Maldita sea. ¿Por qué no había traído la correa?

Aferré con fuerza el collar de Boyd, abrí la puerta y ambos bajamos del coche. Bowman se acercó a nosotros con un trozo de cuerda.

– Tenga esto -dijo- Flush tiene malas pulgas.

Le di las gracias y até la cuerda al collar de Boyd. Él no apartaba la vista del otro perro.

– Puedo quedarme con el perro mientras usted habla con el mecánico.

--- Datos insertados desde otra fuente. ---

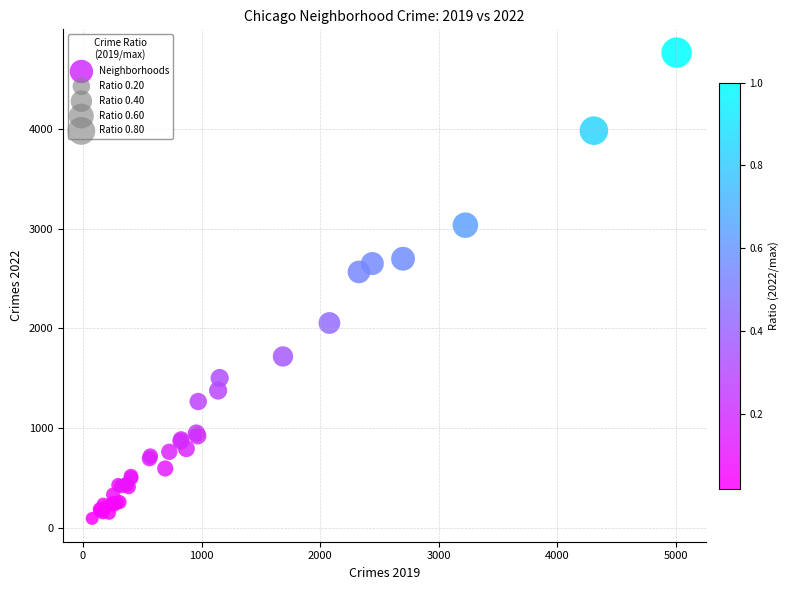

What Y value in the scatter plot is closest to 2430?

2566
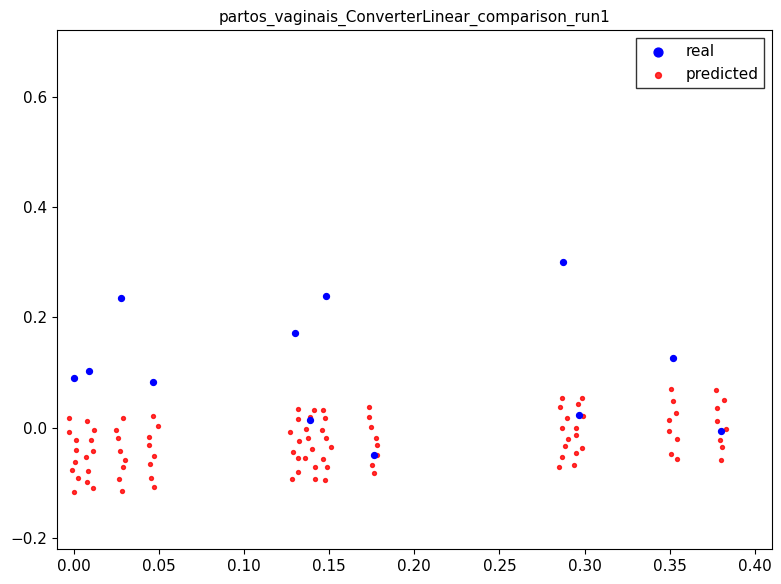

Which series reaches the minimum Y coordinate?

predicted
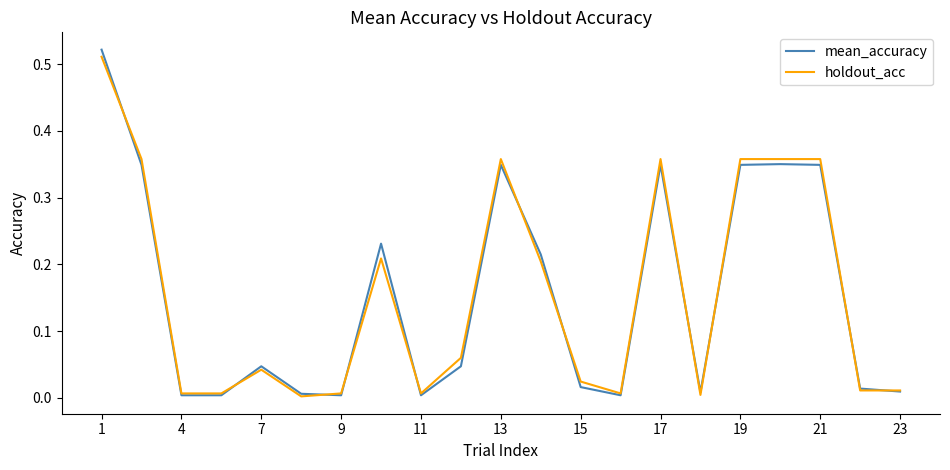

Which series has the widest spread of values?

mean_accuracy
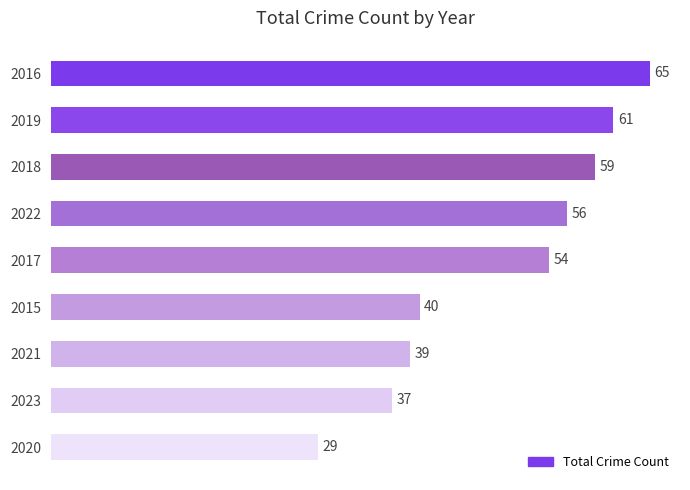

Reading bottom to top, list all the values displayed in this chart.

29	37	39	40	54	56	59	61	65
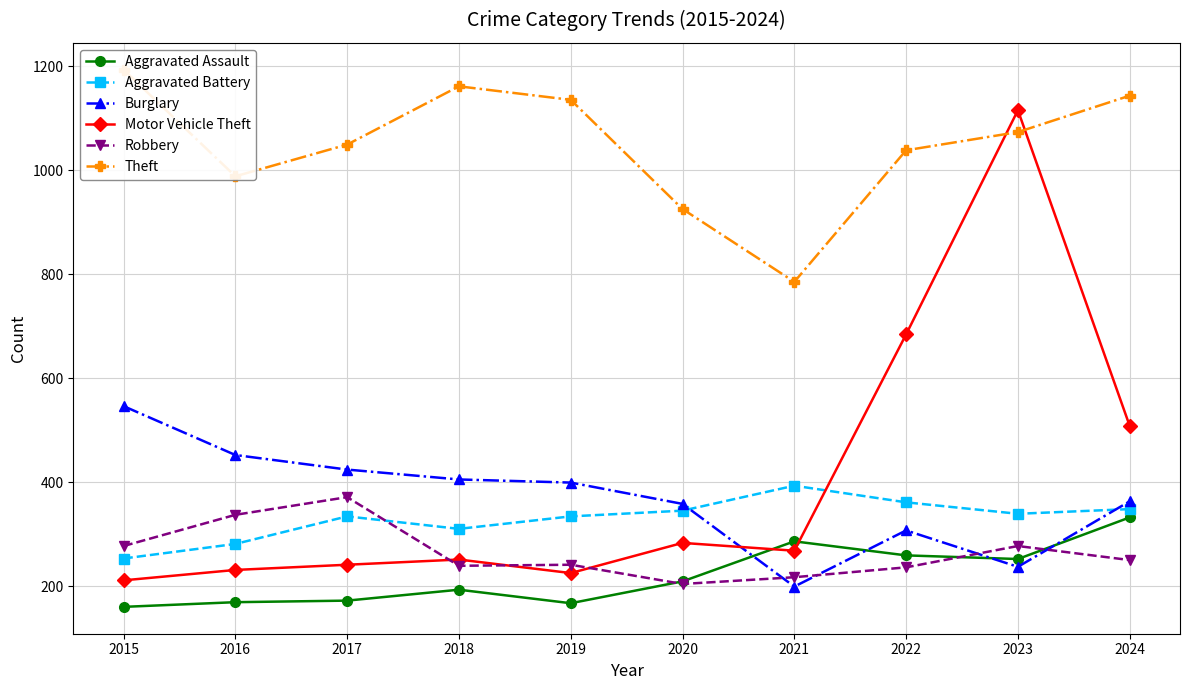

What is the difference between the highest and lowest values at 2018?

968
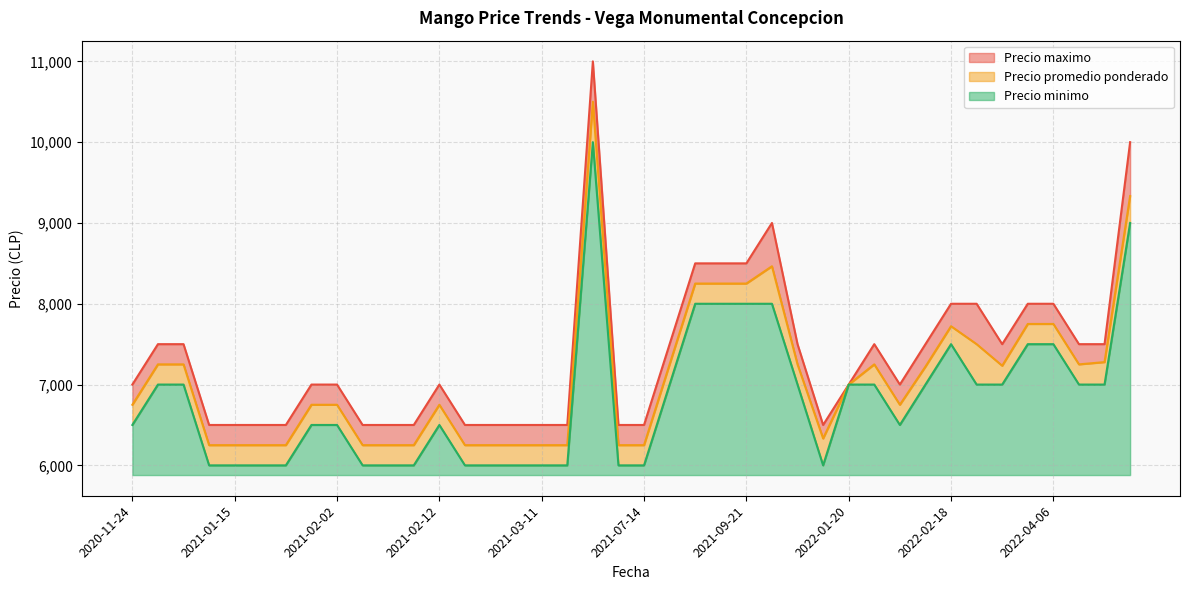

What are all the series names shown in the legend?

Precio maximo, Precio promedio ponderado, Precio minimo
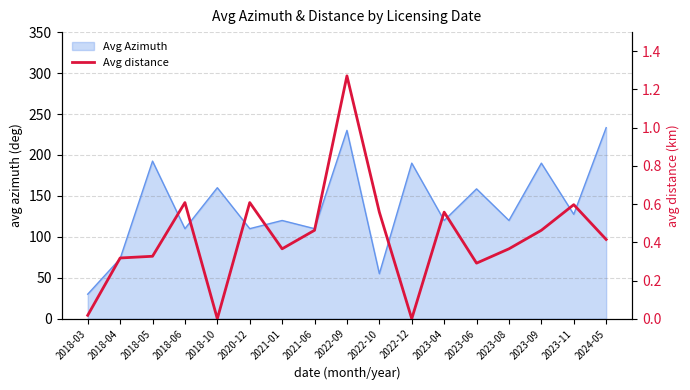

What is the difference between the maximum and minimum values?

1.3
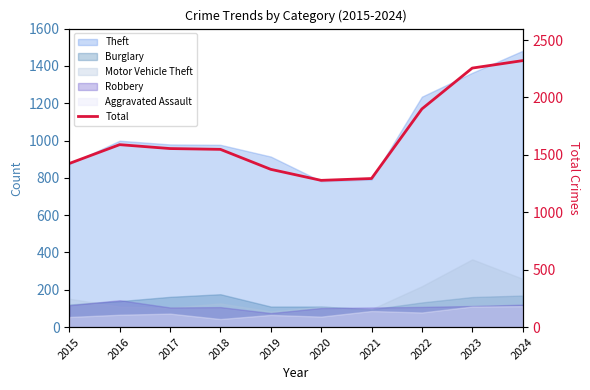

How many interior local peaks (higher than both neighbors) does the data have?

1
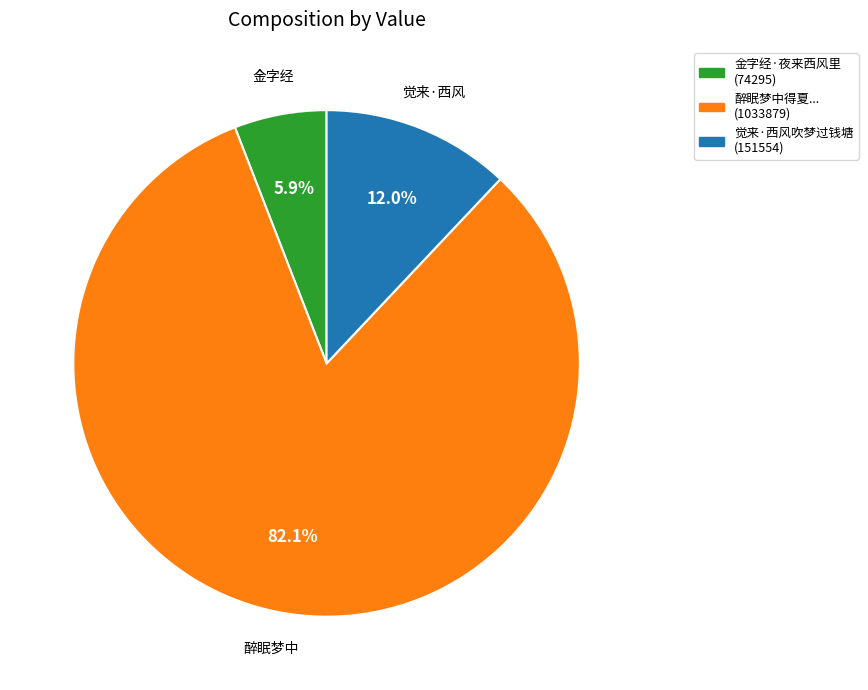

How many segments does this pie chart have?

3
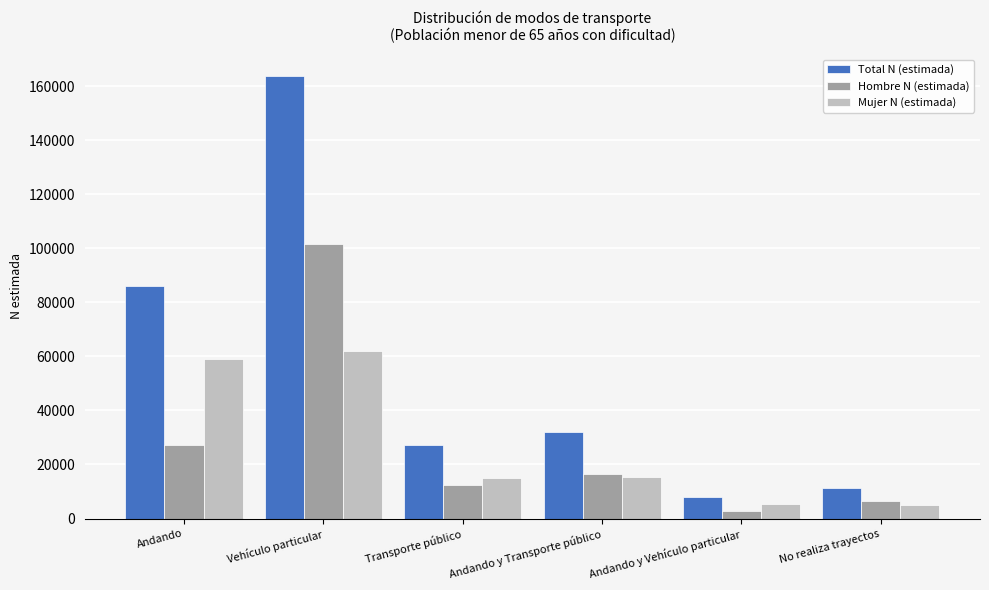

What is the label of the 5th bar from the left?

Andando y Vehículo particular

Miré a Boyd. Él miraba fijamente a Flush, pensando en el filete que tenía al lado.

– Gracias. Es una buena idea.

Atravesé el taller y entré en la oficina evitando a Flush. Movió una oreja pero no levantó la vista. Tal vez los pitbull son tranquilos porque saben que pueden matar a cualquiera que les provoque. Esperaba que Boyd se quedase tranquilo y a una distancia prudencial.

La oficina exhibía los típicos detalles de buen gusto que uno puede apreciar en todos los talleres mecánicos. Un calendario con una foto del Gran Cañón. Una máquina de tabaco. Una caja de vidrio con linternas, mapas y una variada selección de artículos para el automóvil. Tres sillas de cocina. Un pitbull.

Un par de tíos ocupaban dos de las sillas. En la tercera estaba sentado un hombre de mediana edad con un mono de trabajo manchado de grasa. Los hombres dejaron de hablar cuando entré, pero ninguno se levantó del asiento.

Imaginé que el más joven de ellos era P o T, me presenté y pregunté por la grúa.

Me contestó que estaba de camino y que regresaría en unos veinte minutos. Le echaría un vistazo a mi coche tan pronto como acabase con el Chevy.